The remaining hospitals in the suit are CentraState Medical Center, Holy Name Medical Center and Valley Hospital.
And an attorney for the hospitals disputed Horizon’s claim of victory.
“As it has throughout this litigation, Horizon is attempting use its vast public relations resources as a substitute for the evidence of what occurred here,” Michael Furey said. “Horizon’s claim that the court’s decision is a ‘victory’ is nothing more than an effort to spin a rejection of its arguments and avoid the implications of the decision. The hospitals intend to continue to press on and expose what actually occurred to demonstrate that the public is not benefitting from OMNIA.”
Horizon rolled out its OMNIA tiered network plan last year, which divided the hospitals in the state into two categories: Tier 1 and Tier 2. Tier 1 offers lower copay and premium rates to customers and includes mostly suburban hospitals that are part of the state’s largest health systems. Tier 2 includes many independent, urban or safety net hospitals and offers regular in-network rates to consumers.
In creating the plan, Horizon shifts patient volumes away from the Tier 2 hospitals, according to the hospitals and industry experts.

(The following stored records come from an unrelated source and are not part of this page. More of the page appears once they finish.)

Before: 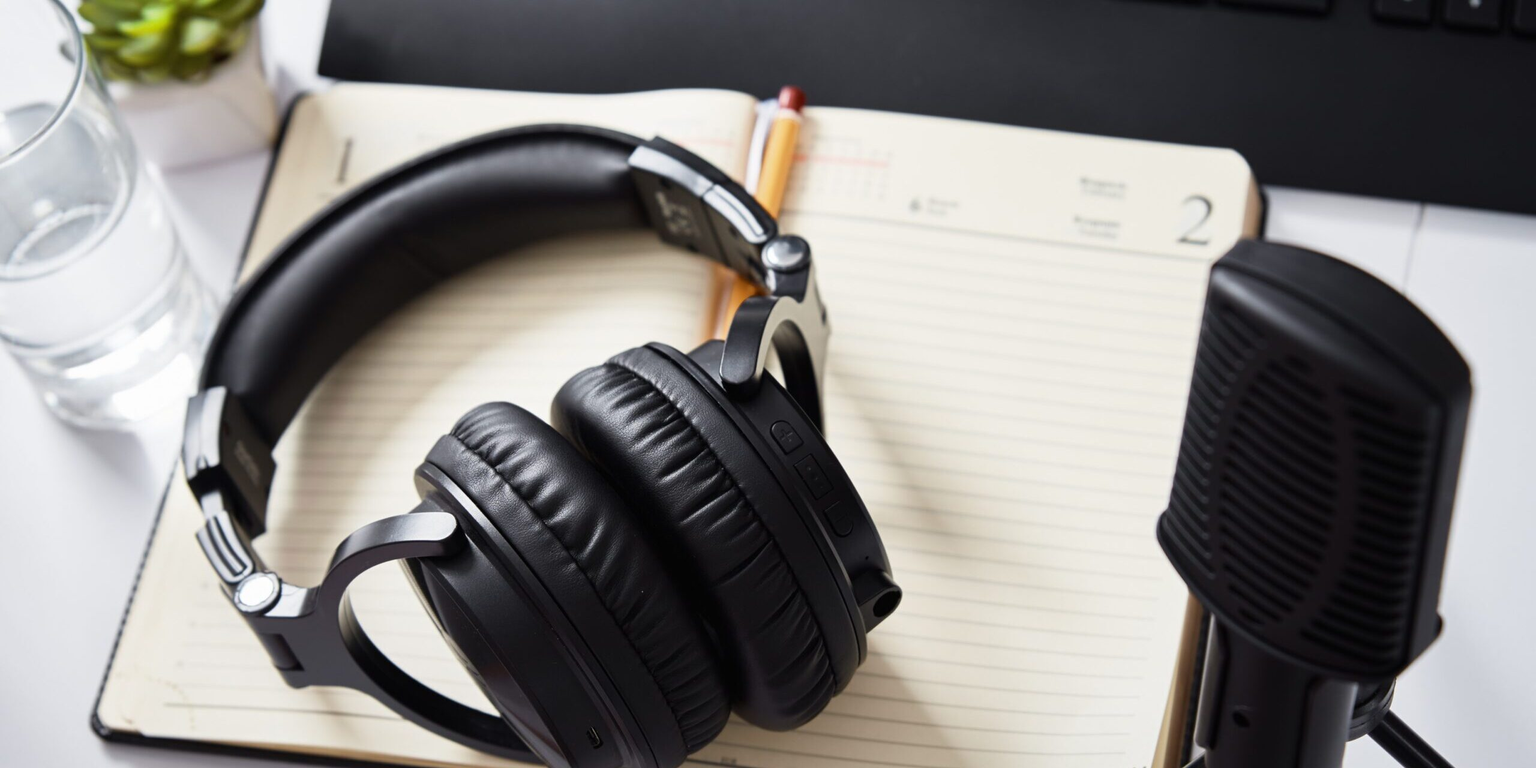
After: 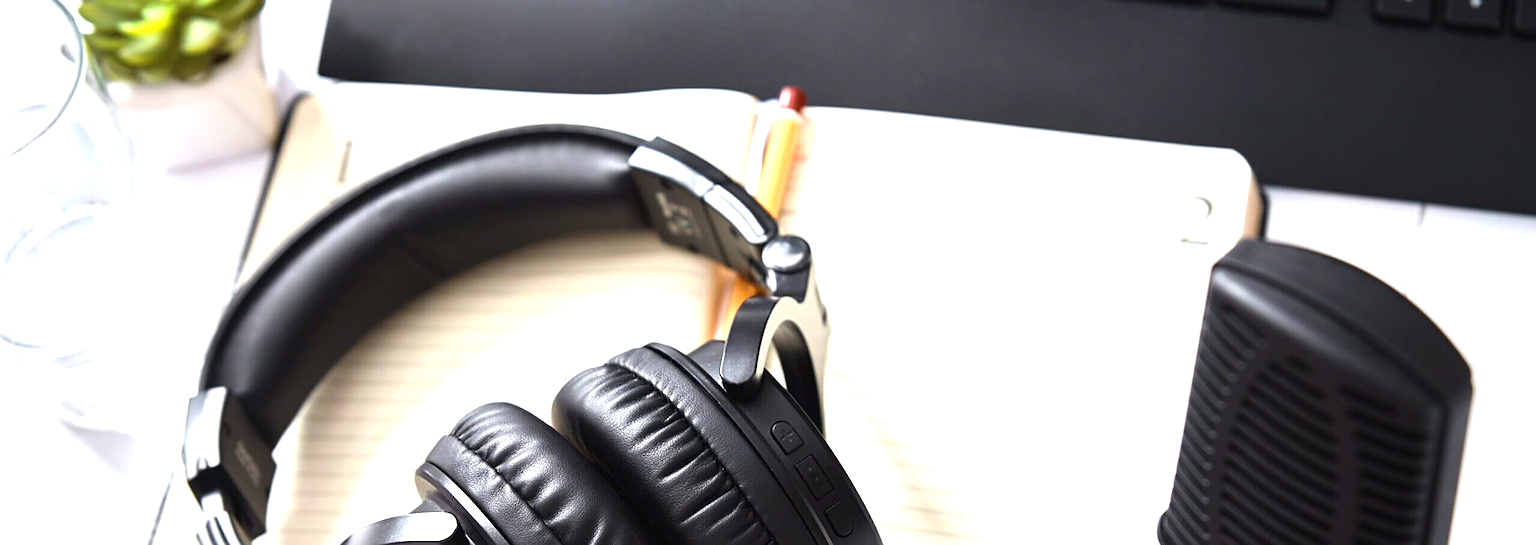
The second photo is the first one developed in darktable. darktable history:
crop: right 0.001%, bottom 28.956%
exposure: black level correction 0, exposure 1 EV, compensate highlight preservation false
sharpen: on, module defaults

Judge Contillo’s decision was a victory for consumers and the independent hospitals that serve them,” Furey said. “The court ruled that these hospitals have the right to present their proofs that Horizon misled the public about the quality and cost of care provided by Tier 1 hospitals as compared to them, and Horizon violated their contract rights in selecting the Tier 1 hospitals for OMNIA. We have also learned that Horizon had preselected its partner hospitals before the evaluation of hospitals for OMNIA supposedly began, and the scoring protocol was biased in favor of the large hospital systems that Horizon had already preselected.”
In addition to the tiered network, Horizon also announced its OMNIA Alliance — a group of partner hospitals and health systems, including the state’s largest multidisciplinary practice, Summit Medical Group — focused on lowering the cost of care.
Hailed at the time as a paradigm shift in the traditional payer-provider relationship by Horizon, there has since been no additional information. Horizon has not responded to multiple requests by NJBIZ on the status and creation of the alliance and its governing body.
Contillo’s order is the first sign of hope for the hospitals that unsuccessfully brought a suit against the state’s Department of Banking and Insurance for approving the tiered network earlier this year.
Of the original seven hospitals in the suit, Horizon has struck deals with four for value-based payment programs.
The court agreed to hear arguments pertaining to the hospitals’ claims of defamation and breach of contract, and the hospitals anticipate the network case will go to trial.
“Finally, the court’s decision means that a trial is likely and, as a result, the secrecy Horizon has maintained surrounding the selection process will finally be removed,” Furey said. “The hospitals are confident that, ultimately, the public will learn the truth about OMNIA, and that the court will rule in favor of the hospitals.”